SCO, City Hall, Glasgow

Michael Tumelty

four stars

ONE way or another, there was some healthy championship going on at the SCO's splendid concert on Friday night in Glasgow, where the orchestra was directed by Nicholas Collon, a dynamic conductor who, I feel sure, will be back before too long.

I'm not a man to go off obsessively in search of themes, but, allied to the notion of championship, they were there to be seen in Friday's concert. I was around in 1967 when Mahler's music, thanks to the fanatical championship of Leonard Bernstein, went global and into cult status and the mainstream repertoire.

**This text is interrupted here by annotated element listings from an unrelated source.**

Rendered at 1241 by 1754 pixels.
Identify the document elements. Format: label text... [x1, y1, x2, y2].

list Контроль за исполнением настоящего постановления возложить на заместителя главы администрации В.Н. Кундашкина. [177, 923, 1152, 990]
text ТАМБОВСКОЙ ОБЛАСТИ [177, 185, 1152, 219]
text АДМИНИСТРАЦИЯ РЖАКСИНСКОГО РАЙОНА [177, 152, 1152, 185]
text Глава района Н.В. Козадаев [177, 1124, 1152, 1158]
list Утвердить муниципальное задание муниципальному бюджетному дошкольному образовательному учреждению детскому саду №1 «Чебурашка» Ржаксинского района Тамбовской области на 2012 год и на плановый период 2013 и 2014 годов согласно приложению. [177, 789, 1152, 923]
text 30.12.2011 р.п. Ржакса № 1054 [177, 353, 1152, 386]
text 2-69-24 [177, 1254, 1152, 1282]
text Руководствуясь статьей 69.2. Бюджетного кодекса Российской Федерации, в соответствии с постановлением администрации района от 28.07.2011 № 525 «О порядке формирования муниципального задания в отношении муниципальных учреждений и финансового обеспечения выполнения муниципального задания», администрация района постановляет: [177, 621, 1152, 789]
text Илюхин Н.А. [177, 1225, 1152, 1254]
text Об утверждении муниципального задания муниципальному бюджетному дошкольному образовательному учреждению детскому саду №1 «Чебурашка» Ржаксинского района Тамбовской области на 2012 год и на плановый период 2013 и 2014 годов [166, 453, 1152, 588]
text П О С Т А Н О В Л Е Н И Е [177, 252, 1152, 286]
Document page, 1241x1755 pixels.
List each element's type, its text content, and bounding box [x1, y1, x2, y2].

Twenty-six years before that, however, Benjamin Britten wrote his arrangement of the second movement of Mahler's Third Symphony specifically to bring the music to public attention. The sheer beauty of that arrangement was captured and reflected in the SCO's sumptuous performance on Friday.

And, though the world is full of apologists for Brahms' early First Serenade, the six-movement piece is just too long. It needs help. And it got it on Friday from Collon and the SCO, with a swiftness and conciseness that gave the Serenade a momentum and integrity I have not heard. A relief and a refreshment.

Finally, the championship theme of the evening was explicit with the SCO's first performance of Candlebird, by the orchestra's Associate Composer, Martin Suckling. Candlebird, a set of five songs to texts by Don Paterson, which were commandingly-delivered, in speech and song, by baritone Mark Stone, spoke of love and nature and were gleamingly-crafted by this gifted young composer, draped and coloured with Suckling's characteristically needle-sharp, exquisite palette of orchestration that set the music alight. A mesmerising piece.